Indeed, even as NAC architectures continue to evolve, 2007 is expected to see some important NAC milestones, including progress on a standards-based NAC architecture and approach from the Trusted Computing Group/Trusted Network Connect. Meanwhile, Microsoft and Cisco will walk the line between cooperation and competition as elements of Microsoft's Network Access Protection (NAP) framework arrives on Vista desktops and Longhorn servers and Cisco's Network Admission Control architecture continues to evolve. The two vendors have pledged to cooperate on NAC interoperability, but with so much at stake there will undoubtedly be areas where they will set down stakes as well.
Look for Microsoft to demonstrate plenty of NAP interoperability with a variety of NAC partners at the upcoming RSA show, while the standards-driven TNC approach is driving toward interoperability demos at the Interop show later this year.

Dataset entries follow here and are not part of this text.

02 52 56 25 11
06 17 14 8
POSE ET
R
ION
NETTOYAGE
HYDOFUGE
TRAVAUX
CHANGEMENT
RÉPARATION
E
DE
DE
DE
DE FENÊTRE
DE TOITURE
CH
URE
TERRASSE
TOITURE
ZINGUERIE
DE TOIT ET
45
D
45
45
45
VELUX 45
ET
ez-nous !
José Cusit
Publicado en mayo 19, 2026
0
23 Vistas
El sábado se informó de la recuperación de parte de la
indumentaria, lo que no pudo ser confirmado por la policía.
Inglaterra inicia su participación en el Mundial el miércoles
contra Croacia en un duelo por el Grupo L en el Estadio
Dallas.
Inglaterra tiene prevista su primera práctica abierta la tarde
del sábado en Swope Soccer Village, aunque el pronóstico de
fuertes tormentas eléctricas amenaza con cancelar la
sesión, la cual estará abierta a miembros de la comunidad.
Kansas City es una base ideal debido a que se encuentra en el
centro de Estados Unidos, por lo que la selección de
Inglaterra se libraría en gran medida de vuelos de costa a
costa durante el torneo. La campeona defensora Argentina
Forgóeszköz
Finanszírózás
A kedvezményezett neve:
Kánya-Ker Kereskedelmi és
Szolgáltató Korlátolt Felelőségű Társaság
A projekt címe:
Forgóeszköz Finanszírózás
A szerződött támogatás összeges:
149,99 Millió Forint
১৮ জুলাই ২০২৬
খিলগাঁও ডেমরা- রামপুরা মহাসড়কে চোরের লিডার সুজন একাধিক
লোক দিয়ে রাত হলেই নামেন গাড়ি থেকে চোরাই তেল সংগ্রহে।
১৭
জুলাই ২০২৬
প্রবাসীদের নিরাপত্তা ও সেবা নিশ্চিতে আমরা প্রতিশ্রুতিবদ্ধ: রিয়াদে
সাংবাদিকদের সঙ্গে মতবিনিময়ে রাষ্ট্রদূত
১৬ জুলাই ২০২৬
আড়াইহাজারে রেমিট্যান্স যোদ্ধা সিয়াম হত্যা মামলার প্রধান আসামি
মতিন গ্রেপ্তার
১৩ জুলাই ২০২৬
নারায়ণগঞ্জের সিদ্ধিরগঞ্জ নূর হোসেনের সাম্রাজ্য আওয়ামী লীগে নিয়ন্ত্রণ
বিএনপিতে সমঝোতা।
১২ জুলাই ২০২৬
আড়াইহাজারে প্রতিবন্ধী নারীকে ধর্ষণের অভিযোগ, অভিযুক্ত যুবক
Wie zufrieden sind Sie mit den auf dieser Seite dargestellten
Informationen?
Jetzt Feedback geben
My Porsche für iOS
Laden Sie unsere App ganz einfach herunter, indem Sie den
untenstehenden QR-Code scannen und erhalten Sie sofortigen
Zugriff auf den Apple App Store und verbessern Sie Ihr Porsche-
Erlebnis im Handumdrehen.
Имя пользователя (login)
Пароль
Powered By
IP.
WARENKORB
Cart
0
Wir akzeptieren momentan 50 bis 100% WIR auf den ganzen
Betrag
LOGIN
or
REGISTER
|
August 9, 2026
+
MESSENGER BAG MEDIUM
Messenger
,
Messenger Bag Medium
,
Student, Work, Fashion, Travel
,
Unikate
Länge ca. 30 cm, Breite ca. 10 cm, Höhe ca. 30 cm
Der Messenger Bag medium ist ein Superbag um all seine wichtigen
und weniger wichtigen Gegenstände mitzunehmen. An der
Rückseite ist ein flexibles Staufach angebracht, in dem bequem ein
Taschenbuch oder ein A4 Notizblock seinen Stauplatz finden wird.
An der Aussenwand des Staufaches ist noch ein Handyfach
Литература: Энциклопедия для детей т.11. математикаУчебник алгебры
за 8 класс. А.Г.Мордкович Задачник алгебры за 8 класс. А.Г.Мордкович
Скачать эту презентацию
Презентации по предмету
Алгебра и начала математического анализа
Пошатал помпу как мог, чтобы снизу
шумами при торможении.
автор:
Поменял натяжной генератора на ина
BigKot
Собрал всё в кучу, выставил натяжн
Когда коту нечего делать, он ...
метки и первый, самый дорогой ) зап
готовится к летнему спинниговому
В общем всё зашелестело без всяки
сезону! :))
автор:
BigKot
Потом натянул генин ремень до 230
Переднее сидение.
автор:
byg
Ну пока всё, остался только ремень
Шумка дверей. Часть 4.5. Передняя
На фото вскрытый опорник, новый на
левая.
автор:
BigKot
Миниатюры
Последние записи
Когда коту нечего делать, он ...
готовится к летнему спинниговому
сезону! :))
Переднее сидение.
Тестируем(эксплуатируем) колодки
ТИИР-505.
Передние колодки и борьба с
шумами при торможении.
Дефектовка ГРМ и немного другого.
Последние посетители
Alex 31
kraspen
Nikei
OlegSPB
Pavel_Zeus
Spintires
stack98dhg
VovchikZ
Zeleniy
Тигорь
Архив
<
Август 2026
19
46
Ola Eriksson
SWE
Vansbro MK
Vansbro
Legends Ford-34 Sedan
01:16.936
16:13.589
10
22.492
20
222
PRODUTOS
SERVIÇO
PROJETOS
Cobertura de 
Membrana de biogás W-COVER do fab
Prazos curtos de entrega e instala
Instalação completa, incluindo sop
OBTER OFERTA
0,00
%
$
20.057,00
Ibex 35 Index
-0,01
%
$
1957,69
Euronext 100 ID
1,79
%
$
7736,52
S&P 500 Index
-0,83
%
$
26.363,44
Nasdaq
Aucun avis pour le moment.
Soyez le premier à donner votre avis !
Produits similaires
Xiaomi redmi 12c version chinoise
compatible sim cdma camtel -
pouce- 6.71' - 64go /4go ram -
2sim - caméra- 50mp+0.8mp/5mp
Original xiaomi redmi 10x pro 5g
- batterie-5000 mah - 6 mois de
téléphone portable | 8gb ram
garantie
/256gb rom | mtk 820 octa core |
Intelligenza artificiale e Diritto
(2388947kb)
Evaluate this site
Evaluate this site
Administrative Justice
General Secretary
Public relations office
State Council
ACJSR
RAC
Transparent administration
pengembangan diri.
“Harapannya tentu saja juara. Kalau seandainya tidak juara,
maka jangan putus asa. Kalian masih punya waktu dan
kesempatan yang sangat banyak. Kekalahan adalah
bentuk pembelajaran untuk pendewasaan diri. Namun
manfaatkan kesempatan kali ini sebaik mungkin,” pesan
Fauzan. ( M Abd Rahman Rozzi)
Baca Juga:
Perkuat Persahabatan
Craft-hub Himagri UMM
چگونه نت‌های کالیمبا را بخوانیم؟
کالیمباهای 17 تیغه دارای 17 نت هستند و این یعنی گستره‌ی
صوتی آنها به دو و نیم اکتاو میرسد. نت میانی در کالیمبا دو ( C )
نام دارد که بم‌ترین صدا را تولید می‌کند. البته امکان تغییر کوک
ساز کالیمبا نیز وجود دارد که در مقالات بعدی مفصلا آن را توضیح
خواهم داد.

Meanwhile, NAC solutions continue to mature. In 2007, look for advances in how enforcement devices understand the state of the client, an area ripe for standardization, said Michelle McLean, senior director of product marketing for ConSentry Networks. Also on deck should be improved integration of NAC devices with standalone policy servers, McLean said. And don't be surprised if additional security functionality gets sucked into the NAC universe, in particular the integration of intrusion detection systems with NAC, enabling NAC platforms "to learn from or inform" IDS/IPSs, said Sanjay Uppal, president and CEO of Caymas Systems.